*PROMPT A:* According to the alarm instruction, what value does the Minor Type attribute have?

*EXTRACT TO READ:*

━━━

| 1 | Introduction |
| 1.1 | Alarm Description |
| 1.2 | Prerequisites |
2 | Procedure |
| 2.1 | Actions |
1 Introduction
This instruction concerns alarm handling.
1.1 Alarm Description
The Bandwidth Overallocated due to Race Condition alarm is issued by the Managed Object (MO) Node when the periodic algorithm detects that the bandwidth requirement for the virtual machines (VMs) running on the node exceeds the available bandwidth. For more information, refer to the section on bandwidth based scheduling in OpenStack Compute API in CEE.
The severity of the alarm is MINOR or CLEARED.
The possible alarm causes and fault locations are explained in Table 1.
|
Alarm |
Description |
Fault |
Fault |
Impact |
|---|---|---|---|---|
|
Bandwidth overallocation |
The allocated bandwidth exceeds the host capabilities |
More VMs were booted on the compute than it was allowed by the bandwidth capabilities of the host |
Compute node |
The required total bandwidth for the VMs is not available on the compute, which can lead to performance degradation |
The following is the consequence for the node if the alarm is not solved:
- The VMs running on the affected compute might not have the required network bandwidth, which can lead to a network performance degradation.
The alarm attributes are listed in Table 2.
|
Attribute Name |
Attribute Value |
|---|---|
|
Major Type |
193 |
|
Minor Type |
2031718 |
|
Managed Object Class |
Node |
|
Managed Object Instance |
Region=<name_of_the_region>, |
|
Specific Problem |
Bandwidth overallocated due to race condition |
|
Event Type |
other (1) |
|
Probable Cause |
systemResourcesOverload (207) |
|
Additional Text |
;uuid=<hw_uuid_of_failed_server> |
|
Severity |
MINOR (5) or CLEARED |
- Note:
- The alarm does not specify which VMs are affected.

━━━

*MATERIAL PROVIDED:*
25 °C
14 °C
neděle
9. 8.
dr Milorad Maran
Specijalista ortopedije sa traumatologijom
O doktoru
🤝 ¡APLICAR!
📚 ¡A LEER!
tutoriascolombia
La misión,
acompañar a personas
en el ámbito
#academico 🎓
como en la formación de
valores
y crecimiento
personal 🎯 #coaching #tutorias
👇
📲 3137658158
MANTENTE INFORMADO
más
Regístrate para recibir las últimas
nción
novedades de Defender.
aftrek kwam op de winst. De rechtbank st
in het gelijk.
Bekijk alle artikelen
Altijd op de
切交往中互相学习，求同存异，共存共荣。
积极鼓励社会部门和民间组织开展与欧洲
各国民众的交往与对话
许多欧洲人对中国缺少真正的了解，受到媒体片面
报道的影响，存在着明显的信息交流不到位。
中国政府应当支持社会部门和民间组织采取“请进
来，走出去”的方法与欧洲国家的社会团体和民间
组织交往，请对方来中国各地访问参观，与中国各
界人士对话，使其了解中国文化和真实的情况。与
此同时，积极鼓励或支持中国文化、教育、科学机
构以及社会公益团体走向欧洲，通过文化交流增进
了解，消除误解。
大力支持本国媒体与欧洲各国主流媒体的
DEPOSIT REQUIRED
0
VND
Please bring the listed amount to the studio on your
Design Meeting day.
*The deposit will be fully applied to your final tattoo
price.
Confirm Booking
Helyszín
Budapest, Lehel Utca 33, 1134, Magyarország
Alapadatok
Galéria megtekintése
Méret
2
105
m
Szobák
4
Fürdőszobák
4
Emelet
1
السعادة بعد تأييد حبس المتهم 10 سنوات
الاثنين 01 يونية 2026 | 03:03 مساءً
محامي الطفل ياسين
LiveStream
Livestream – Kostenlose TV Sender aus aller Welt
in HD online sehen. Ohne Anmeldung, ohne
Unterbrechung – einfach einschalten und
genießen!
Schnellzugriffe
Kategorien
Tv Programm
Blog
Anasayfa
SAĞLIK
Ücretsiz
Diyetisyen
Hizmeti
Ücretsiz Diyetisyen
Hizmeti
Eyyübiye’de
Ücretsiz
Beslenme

━━━

*PROMPT B:* Reproduce the records line for line, beginning with the first line of the records and ending with the line that contains "Please bring the".

*WRITTEN REPLY A:* 2031718

*WRITTEN REPLY B:*
25 °C
14 °C
neděle
9. 8.
dr Milorad Maran
Specijalista ortopedije sa traumatologijom
O doktoru
🤝 ¡APLICAR!
📚 ¡A LEER!
tutoriascolombia
La misión,
acompañar a personas
en el ámbito
#academico 🎓
como en la formación de
valores
y crecimiento
personal 🎯 #coaching #tutorias
👇
📲 3137658158
MANTENTE INFORMADO
más
Regístrate para recibir las últimas
nción
novedades de Defender.
aftrek kwam op de winst. De rechtbank st
in het gelijk.
Bekijk alle artikelen
Altijd op de
切交往中互相学习，求同存异，共存共荣。
积极鼓励社会部门和民间组织开展与欧洲
各国民众的交往与对话
许多欧洲人对中国缺少真正的了解，受到媒体片面
报道的影响，存在着明显的信息交流不到位。
中国政府应当支持社会部门和民间组织采取“请进
来，走出去”的方法与欧洲国家的社会团体和民间
组织交往，请对方来中国各地访问参观，与中国各
界人士对话，使其了解中国文化和真实的情况。与
此同时，积极鼓励或支持中国文化、教育、科学机
构以及社会公益团体走向欧洲，通过文化交流增进
了解，消除误解。
大力支持本国媒体与欧洲各国主流媒体的
DEPOSIT REQUIRED
0
VND
Please bring the listed amount to the studio on your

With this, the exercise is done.